Difference between tort and breach of contract-
  1. In case of tort damages are always unliquidated, whereas in the breach of contract the damages are liquidated.
  2. A tort is a violation of a right in rem, whereas breach of contract is an infringement of a right in personam.
  3. In tort, the duty is imposed by the law, and is owed to community at large whereas in breach of contract the duty violated is a specific duty owed by either party to other alone.
  4. In tort, sometimes motive is an essential factor, whereas in breach of contract motive is not an essential factor.
  5. Law relating to tort has not been codified, whereas law relating to contract has been codified.
Two principles to be remembered in torts, they are as follows:-
  1. Damnum sine injuria
  2. Injuria sine damnum

Damnum sine injuria means damage without injury. In other words, causing of damage, however substantial, to another person is not actionable in law unless there is also a violation of legal rights. Therefore, there will be no compensation for the plaintiff unless there is also a violation of legal rights.
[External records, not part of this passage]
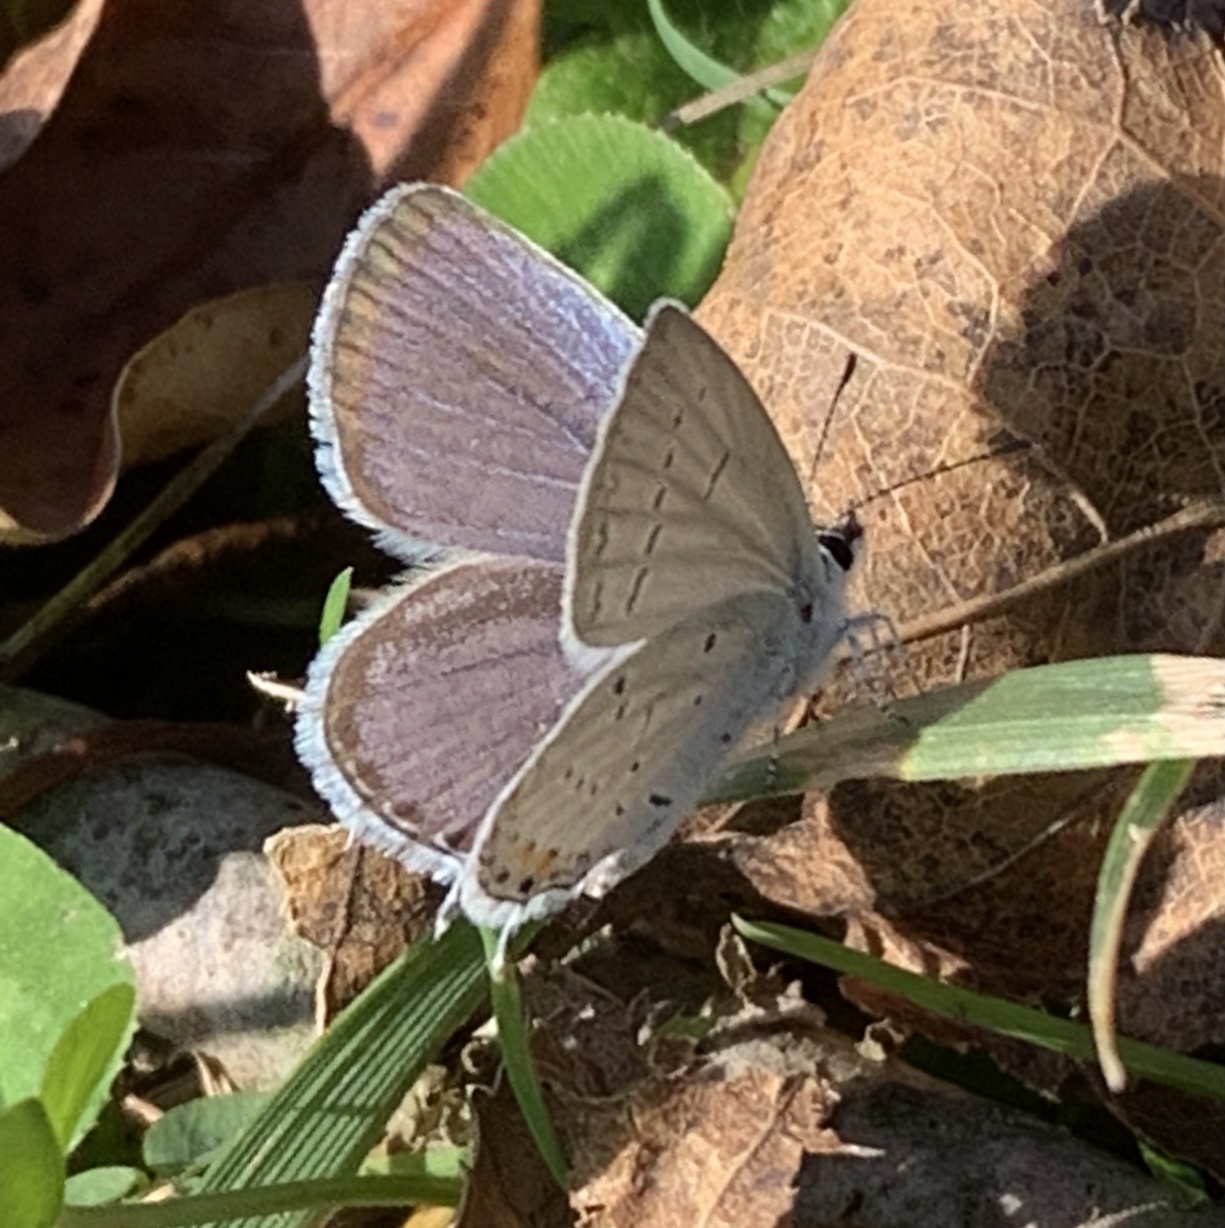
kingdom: Animalia
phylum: Arthropoda
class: Insecta
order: Lepidoptera
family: Lycaenidae
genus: Elkalyce
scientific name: Elkalyce comyntas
Case laws for damnum sine injuria-

  1. Glaucester Grammar School Case– In this case, the defendant set up a rival school neae the plaintiff’s school, due to which the plaintiff suffered loss as his student started joining the defendant’s school. Due to this competition, the plaintiff has to lower down his fees. So plaintiff sued the defendant to seek compensation but no compensation was given as there was no violation of his legal rights.
  2. Ushaben v. Bhagya Laksmi Chitra Mandir– In this case the plaintiff sued the defendants for permanent injunction as movie “JAI SANTOSHI MAA” was hurting the religious sentiments as Goddess was depicted as jealous. No compensation was given as there ws no violation of the legal right.
  3. Mogul Steamship Co. Mc. Gregor’s Crew and Co- All the steamship companies united and drove the plaintiff’s company out of the tea trade company by reducing their freights due to which the plaintiff suffered losses. No compensation was given as the other companies were only doing marketing practices and also there wasn’t any injury to the plaintiff.

 Injuria sine damnum– Injuria sine damnum means injury without damage. It is an infringement of an absolute private right without any actual loss or damage. Therefore plaintiff will be compensated if his legal rights are violated even though there is no actual loss or damage is suffered.
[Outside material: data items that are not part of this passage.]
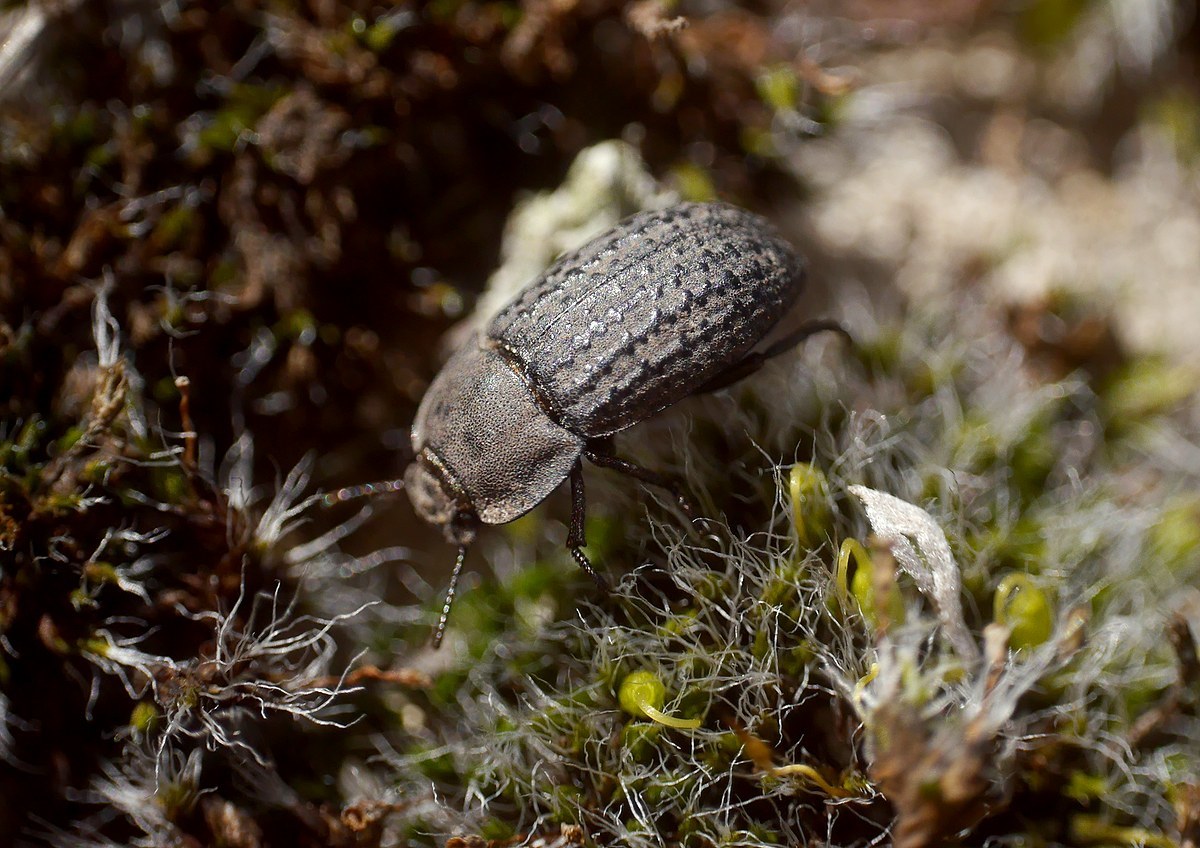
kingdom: Animalia
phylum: Arthropoda
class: Insecta
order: Coleoptera
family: Tenebrionidae
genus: Opatrum
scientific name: Opatrum sabulosum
Leading cases for injuria sine damnum-

  1. Ashby v. White- Plaintiff was confined by returning officer due to which plaintiff was not able to cast his vote. Though the party in the election won the election but there was violation of the legal right of the person, so here compensation was granted.
  2. Bhim singh v. State of Jammu and Kashmir- In this case the petitioner was an MLA of Jammu Kashmir assembly who was wrongfully detained by the police while he was going to attend the assembly session. He was not produced before the Magistrate before the requisite period. As a consequence of this, the member was deprived of his constitutional rights. There was also the violation of the fundamental rights to personal liberty guaranteed under article 21 of the Indian Constitution. In this case the court ordered to pay exemplary damages of Rs 50,000 to the petitioner.